Hi all,
I did some of the investigation based on comparison of FPU based algorithms on CM4 and CM7 cores. All the code/data were placed into the single cycle memory with full utilization of modified / true Harvard architecture, it means:
- on CM4 - code in SRAM accesible via CODE bus, data in SRAM accesible via SYSTEM bus with fully utilized modified Harvard architecture
- on CM7 - code in I-TCM memory, data in DTCM memory
Most of the code (instructions) are floating point (99%), it means thay are not interleaved with integer instructions (well this is most probably caused by compiler - to be honest I have check the assembly for both codes CM4 / CM7 and they looked the same). The code mostly contains general math calculations mul, mac, sqrt, div + load / store, all in floating point. The result I am getting are confusing me. Cortex M4 shows even better results that Cortex M7.
Questions:
- are the differencies caused by cores pipelines? not sure how "dynamic branch prediction" works, if it is really posible to get branch in single cycle or it is required to flush whole pipeline (6 cycles) in a case of floating point pipeline on CM7
- what are the best practices in coding to get the best from CM7 over CM4 in floating point meaning? (not sure if the compilers are now in best condition regarding to CM7)
thanks in advance.
regards
Rastislav
Hello,
I tried to reply earlier, but I think I accidentally closed the window
.... or maybe you will see 2 replies.
These results are broadly what we would expect.
Linpack, whetstone and matrix multiply are all long enough and varied enough code to benefit from Cortex-M7's microarchitecture.
The short instruction sequence to approximate cos will execute roughly the same on Cortex-M4 and Cortex-M7 - you gain a little from dual issue of the loads, but then lose a little from dependencies between the FP arithmetic instructions.
You may get slightly different results using the ARM compiler, but there is not much chance for the compiler to avoid the dependencies in such a short sequence.
Regards
Ian
I'm not ignoring you but we have the ARM Partner's meeting in Cambridge this week.
I'll talk to our engineering team and get back to you.
Hello Ian,
what is your opinion about the issue?
Best regards,
Yasuhiko Koumoto.
Hi Ian,
what did you mean by:
- The short instruction sequence to approximate cos will execute roughly the same on Cortex-M4 and Cortex-M7 - you gain a little from dual issue of the loads, but then lose a little from dependencies between the FP arithmetic instructions.
I still getting confused from one thread to another on this topic.
Is dual issue of floating point load/store and another floating point instruction possible on CM7?

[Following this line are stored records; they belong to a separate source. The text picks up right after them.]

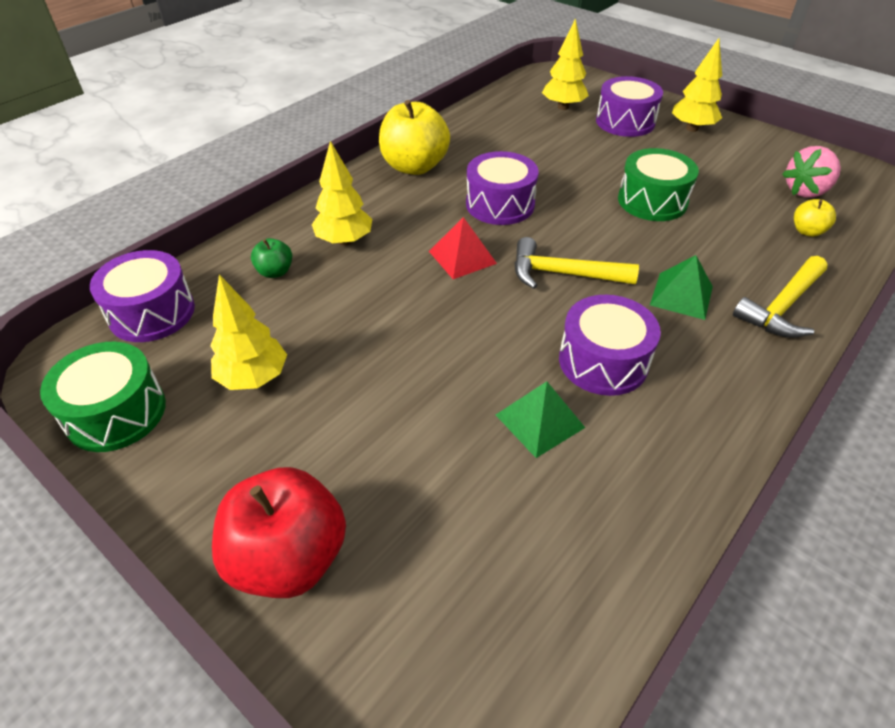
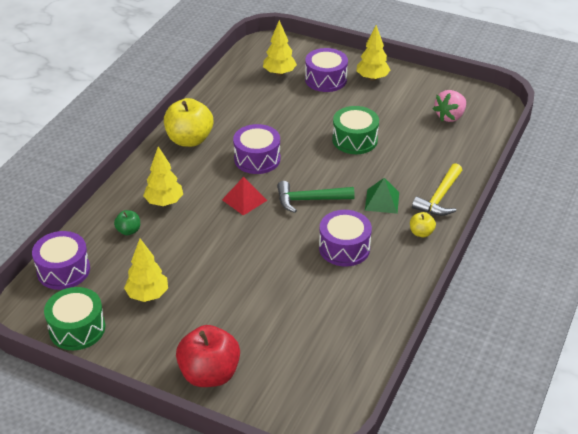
camera: 15 degrees left, 5 degrees down
green pyramid [496,381,585,458] -> none
yellow hammer [514,237,639,289] -> green hammer [277,181,355,213]
yellow apple [794,199,836,237] -> yellow apple moved to [410,212,436,237]

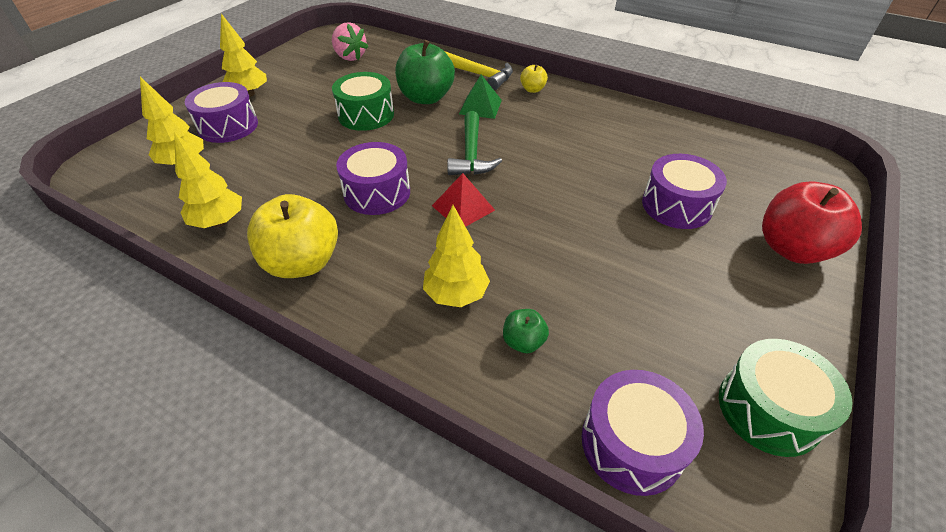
camera: 85 degrees left, 5 degrees up
yellow tree [124,239,168,302] -> yellow tree moved to [174,132,242,228]
purple drum [319,210,372,267] -> purple drum moved to [642,154,727,229]
none -> green apple [395,40,455,104]

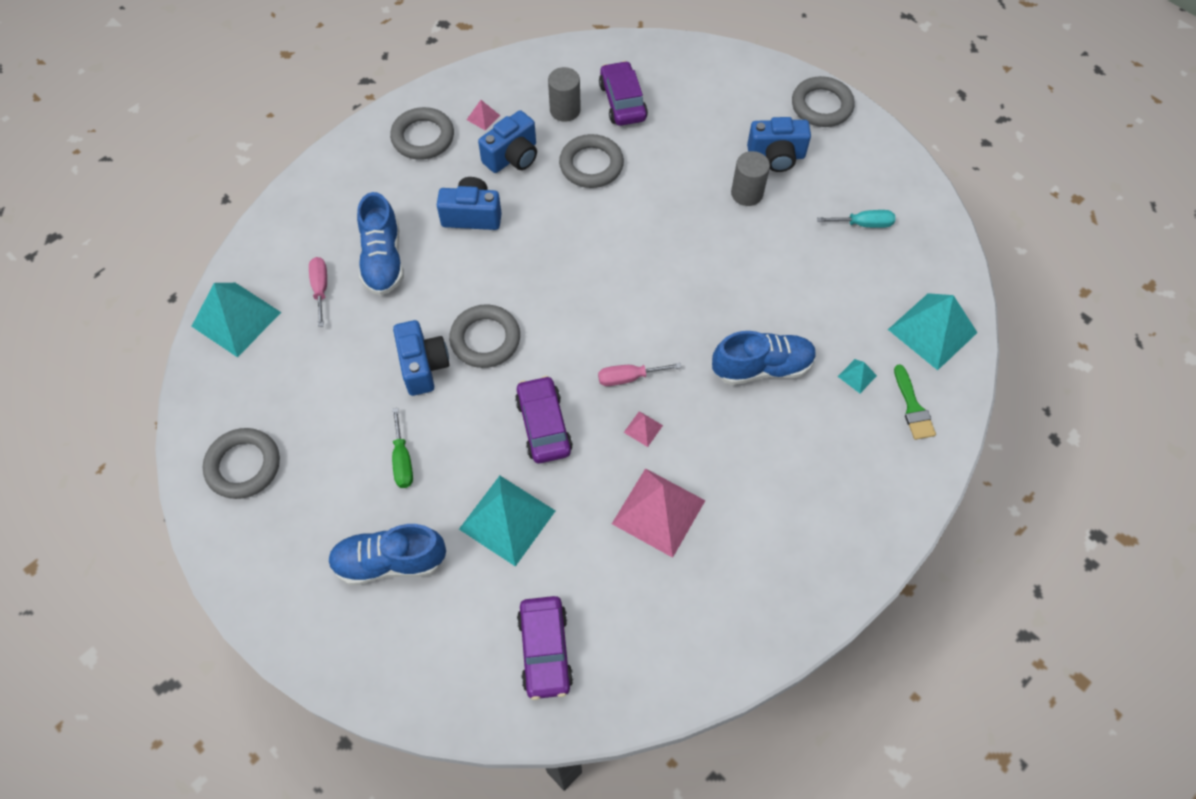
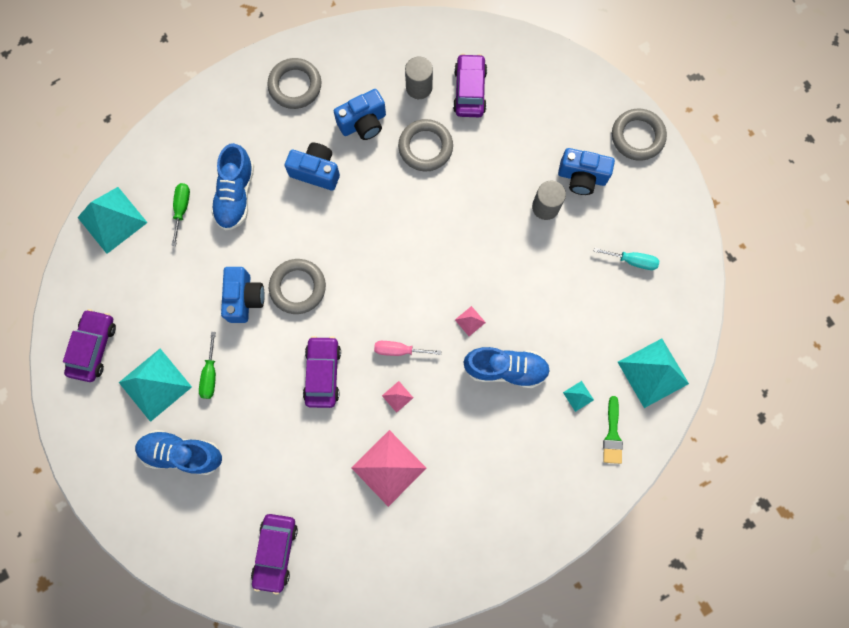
camera: 15 degrees right, 15 degrees up
grey ring [203,428,280,499] -> purple car [63,309,116,382]
pink screwdriver [309,257,327,327] -> green screwdriver [171,183,190,246]
turquoise pyramid [459,476,555,567] -> turquoise pyramid moved to [119,349,192,422]
pink pyramid [467,100,501,131] -> pink pyramid moved to [455,306,486,336]

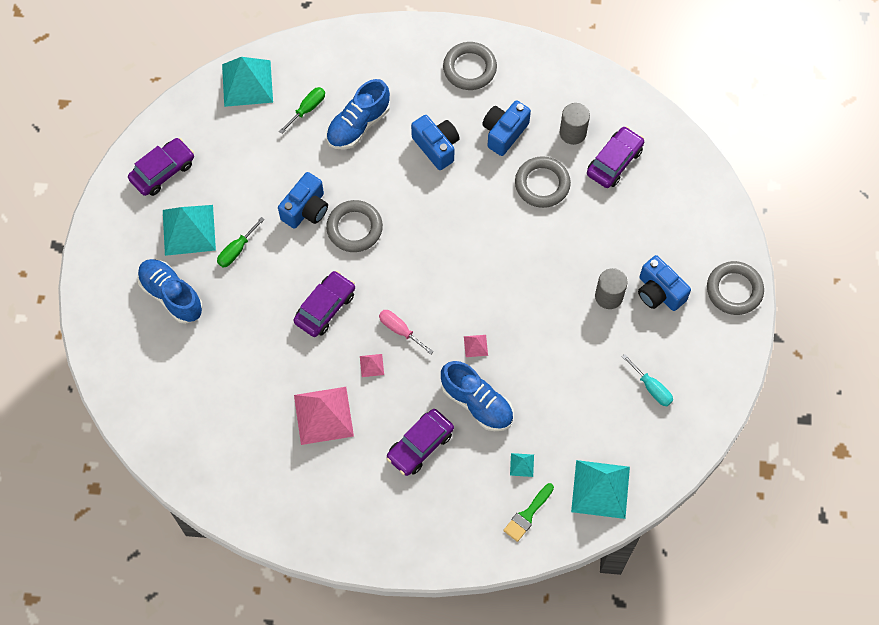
camera: 35 degrees right, 10 degrees down
purple car [251,514,298,594] -> purple car moved to [386,409,454,476]
blue camera [334,89,386,140] -> blue camera turned 120 degrees clockwise [482,100,531,156]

We are clear that the dual issue is possible on integer load/store. Imagine that the benchmarked code includes only single precision floating point instructions + couple of branch instructions (no additional integer instructions which we know can be helpful to utilize dual issue). I am still thinking that such code will (or better to say is can) take longer on CM7 than on CM4 due to differences on pipelines (flush / fill), If the code is linear (no branches) the code should definitely take less cycles on CM7 than on CM4.
I know (I have also experience with) that when the code is done manually in assembly with interleaved integer <–> floating point instructions it will take less cycles on CM7 than on CM4. However, it is in most cases difficult to implement and I am pretty sure that the compilers do not doing this yet.